Como expliqué en mi último correoeso es refutado nada menos que por el ex jefe interino de la División de Tecnología de Armas de Fuego de la ATF, Rick Vásquez, quien revisó y aprobó cientos de clasificaciones sobre si ciertos artículos son “armas de fuego”. Como explicó en su escrito amicus curiaela fabricación de un arma de fuego a partir de estos kits es un proceso complejo que requiere habilidades y herramientas especiales más allá de la capacidad de una persona promedio.

En esta publicación, rastrearé la historia legal del término “arma de fuego” para comprender mejor su significado. La Ley de Control de Armas define “arma de fuego” como “(A) cualquier arma (incluida una pistola de arranque) que esté diseñada o pueda convertirse fácilmente para expulsar un proyectil mediante la acción de un explosivo; (B) el armazón o receptor de cualquier arma de este tipo…” 18 USC § 921(a)(3). Un reglamento de la ATF vigente entre 1968 y 2022 definió un “bastidor o receptor” como “aquella parte de un arma de fuego que proporciona alojamiento para el martillo, el cerrojo o el cerrojo y el mecanismo de disparo”, es decir, la parte principal de un arma de fuego a la que se conecta el arma. Cañón y culata adjunta.

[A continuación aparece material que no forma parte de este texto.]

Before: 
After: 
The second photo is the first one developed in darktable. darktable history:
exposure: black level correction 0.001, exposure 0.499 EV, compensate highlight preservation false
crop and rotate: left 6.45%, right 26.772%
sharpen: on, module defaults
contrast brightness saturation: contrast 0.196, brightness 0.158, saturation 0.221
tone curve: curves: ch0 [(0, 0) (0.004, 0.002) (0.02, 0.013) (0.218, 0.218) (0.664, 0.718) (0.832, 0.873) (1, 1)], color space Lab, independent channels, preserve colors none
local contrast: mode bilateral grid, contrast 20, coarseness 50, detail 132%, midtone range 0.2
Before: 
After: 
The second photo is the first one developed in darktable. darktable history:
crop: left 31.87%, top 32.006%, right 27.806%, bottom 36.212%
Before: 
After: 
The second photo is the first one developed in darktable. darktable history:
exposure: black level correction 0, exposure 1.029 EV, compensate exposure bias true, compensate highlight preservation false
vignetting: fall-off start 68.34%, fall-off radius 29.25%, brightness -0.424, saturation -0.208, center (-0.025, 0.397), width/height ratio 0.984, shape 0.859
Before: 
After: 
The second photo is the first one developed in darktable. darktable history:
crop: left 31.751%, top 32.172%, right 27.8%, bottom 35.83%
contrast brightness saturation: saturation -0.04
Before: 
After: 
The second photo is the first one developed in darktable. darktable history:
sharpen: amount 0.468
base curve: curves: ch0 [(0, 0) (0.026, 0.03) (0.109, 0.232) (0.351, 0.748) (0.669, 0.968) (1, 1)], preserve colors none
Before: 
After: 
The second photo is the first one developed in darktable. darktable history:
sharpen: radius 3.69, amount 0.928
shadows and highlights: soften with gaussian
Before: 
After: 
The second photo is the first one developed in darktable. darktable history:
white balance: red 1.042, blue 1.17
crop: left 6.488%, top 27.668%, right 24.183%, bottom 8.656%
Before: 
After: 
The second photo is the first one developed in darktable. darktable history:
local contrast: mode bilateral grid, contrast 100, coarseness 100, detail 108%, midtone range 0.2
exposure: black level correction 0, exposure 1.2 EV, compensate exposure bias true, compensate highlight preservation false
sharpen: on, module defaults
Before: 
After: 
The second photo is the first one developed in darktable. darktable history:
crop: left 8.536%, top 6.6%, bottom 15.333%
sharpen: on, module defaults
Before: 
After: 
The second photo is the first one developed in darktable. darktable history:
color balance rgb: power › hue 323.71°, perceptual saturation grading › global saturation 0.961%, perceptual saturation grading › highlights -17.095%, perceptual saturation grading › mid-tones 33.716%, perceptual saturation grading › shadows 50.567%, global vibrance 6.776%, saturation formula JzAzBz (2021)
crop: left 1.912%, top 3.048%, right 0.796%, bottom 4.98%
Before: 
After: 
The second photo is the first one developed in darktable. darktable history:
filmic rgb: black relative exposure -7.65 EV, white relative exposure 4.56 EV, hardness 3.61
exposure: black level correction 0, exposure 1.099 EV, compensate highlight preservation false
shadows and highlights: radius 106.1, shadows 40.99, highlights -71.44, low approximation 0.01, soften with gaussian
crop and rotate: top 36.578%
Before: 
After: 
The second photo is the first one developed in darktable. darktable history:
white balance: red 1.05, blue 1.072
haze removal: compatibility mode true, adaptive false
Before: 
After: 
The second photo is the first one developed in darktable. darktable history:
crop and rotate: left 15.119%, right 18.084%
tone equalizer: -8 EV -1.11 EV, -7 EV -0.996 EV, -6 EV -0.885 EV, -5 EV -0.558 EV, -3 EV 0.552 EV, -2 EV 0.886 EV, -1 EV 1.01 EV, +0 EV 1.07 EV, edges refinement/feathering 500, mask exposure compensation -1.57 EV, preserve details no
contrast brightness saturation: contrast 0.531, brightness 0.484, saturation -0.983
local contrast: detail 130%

La regla final de la ATF amplía estos términos para que se refieran a piezas, materiales, plantillas, herramientas e instrucciones que no constituyen ni un “arma de fuego” real ni un “marco o receptor”, pero puede ser utilizado por una persona capacitada con las herramientas adecuadas para fabricar estos artículos.

Esta nueva definición regulatoria de “arma de fuego” obviamente entra en conflicto con la definición promulgada por el Congreso. Dos casos decididos por la Corte Suprema este año se aplican directamente. Por Departamento. de Desarrollo Rural Agrícola. Servicio de Vivienda Rural v. kirtz: “Cuando el Congreso se toma la molestia de definir los términos que utiliza, un tribunal debe respetar sus definiciones como prácticamente concluyentes”. El Congreso definió “arma de fuego”. Y aunque el Congreso no definió explícitamente “marco o receptor”, Snyder contra Estados Unidos enseña que, después de analizar el texto legal, un tribunal puede examinar “la historia legal, lo que refuerza ese análisis textual”.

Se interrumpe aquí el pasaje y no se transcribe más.